Before the trip I got Tina a new phone as we are migrating over to AT&T. I wanted something PDA-ish but small for her but that had internal GPS for a backup to the general use of google maps on all our wanderings. The samsung blackjack ii has been a nice little phone. No complaints so far except that GPS kills the battery fairly quickly and couldn't get the satelites through the roof of the PT cruiser most times. Using it to get a fix on location though is great and the Locate Me feature in google maps that works off of cell towers is usually plenty when you are totally lost.

I mention this right now because any machine is only as good as the data we give it. To get to foi's house we pulled up directions 'from here' to 'contact address' and headed out. The problem was that she lives on Forrest drive as opposed to the Forest drive we had stored. The mailman can figure it out as she has gotten mail before but the little phone map sent us to a very nice house with a very nice family who were not at all Tina's and totally refused to make us any Indian dinner. A few miles away we got to the right spot and I at a silly amount of crazy hot food. We had to open all the windows during the cooking process because the kids were starting to choke/wheeze/cry that they couldn't breath for the chili fumes. Good times. After dinner we took the kid's to Friendly's for ice cream which seemed to be a corporate and ghetto mix of Tucson's Austin's. The place was filthy, the waitress sucked, the people at the table next to us were overfed/loud/NJ jackasses eating waffle fries and sundays at 11 PM on a Sat. night plannng their trip to the strip club. Oh and the ice cream wasn't great.

Saturday night and Sunday day was at another uncle's place. He has 2 girls and a boy who have all gotten married in the last year or so. They are all staying together while the 2 new husbands (from India) get all their work stuff setup. We did a short Valley Forge trip in the morning but the oppressive wet heat kept us from touring too far. The re-enacter guy who had all his kit laid out for like a demo was particularly unfriendly. E. Coast people are an odd lot.

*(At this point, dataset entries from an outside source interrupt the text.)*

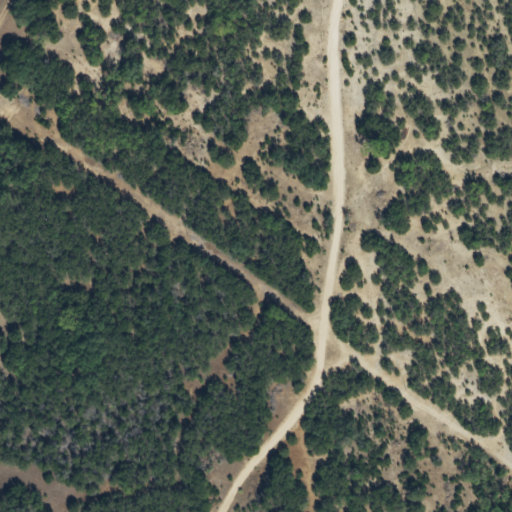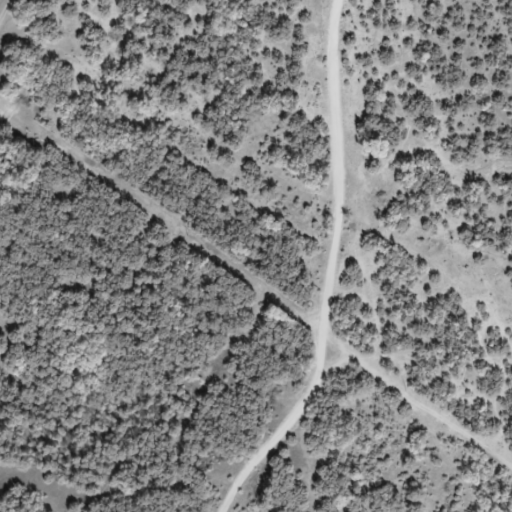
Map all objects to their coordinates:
road: (332, 270)
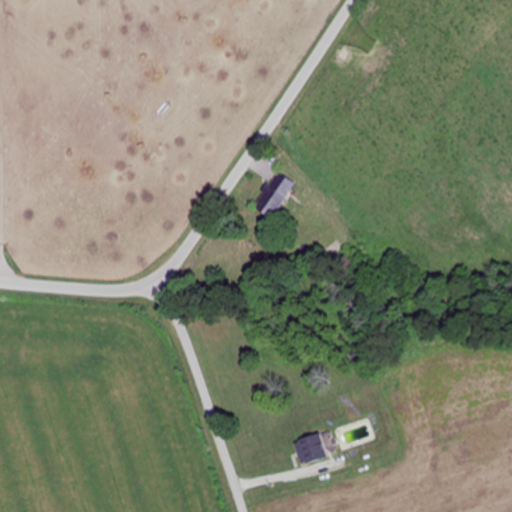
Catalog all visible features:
building: (272, 201)
road: (213, 207)
building: (353, 272)
road: (202, 393)
building: (313, 450)
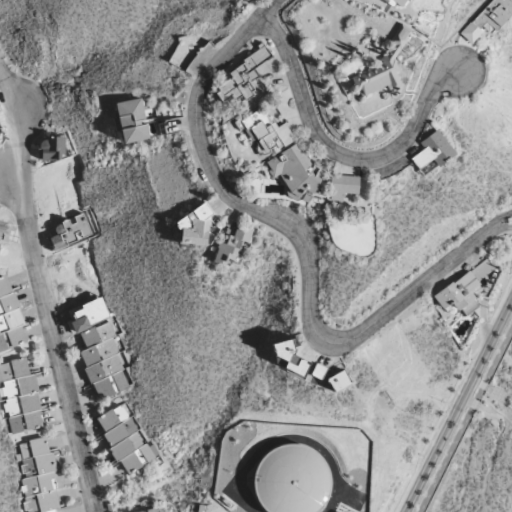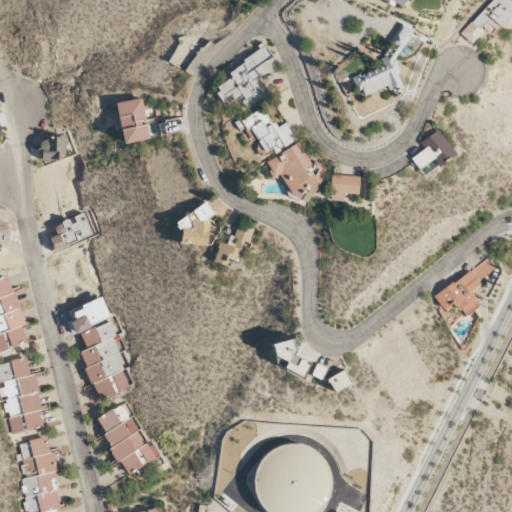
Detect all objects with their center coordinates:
building: (397, 3)
road: (266, 8)
building: (488, 18)
building: (384, 66)
building: (243, 81)
building: (131, 121)
building: (266, 131)
building: (52, 148)
building: (432, 150)
road: (336, 153)
building: (296, 169)
building: (343, 186)
road: (496, 219)
building: (194, 227)
building: (4, 229)
road: (498, 229)
building: (69, 231)
building: (234, 246)
road: (301, 246)
road: (44, 289)
building: (461, 292)
building: (9, 317)
road: (481, 341)
building: (290, 357)
building: (103, 362)
building: (318, 370)
building: (338, 380)
building: (20, 396)
road: (458, 405)
road: (458, 408)
road: (487, 408)
road: (466, 419)
building: (125, 439)
park: (482, 453)
road: (419, 457)
building: (38, 476)
storage tank: (292, 480)
building: (292, 480)
building: (149, 510)
road: (511, 511)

From there we were meant to drive back to Newtown, PA for a night of staging before the NYC adventure but we got lost again when I couldn't get to the N. bound lane quick enough to make the PA turnpike and we got stuck in a morass of little country roads that were all under construction and not showing as such on our map. We cursed the phone but really not its fault. We also ran a turnpike payment stop when I got stuck in the Fast pass lane and some jackass tried to kill me when I went to merge to the cash lane. I assume I'll get a bill someday but whatever.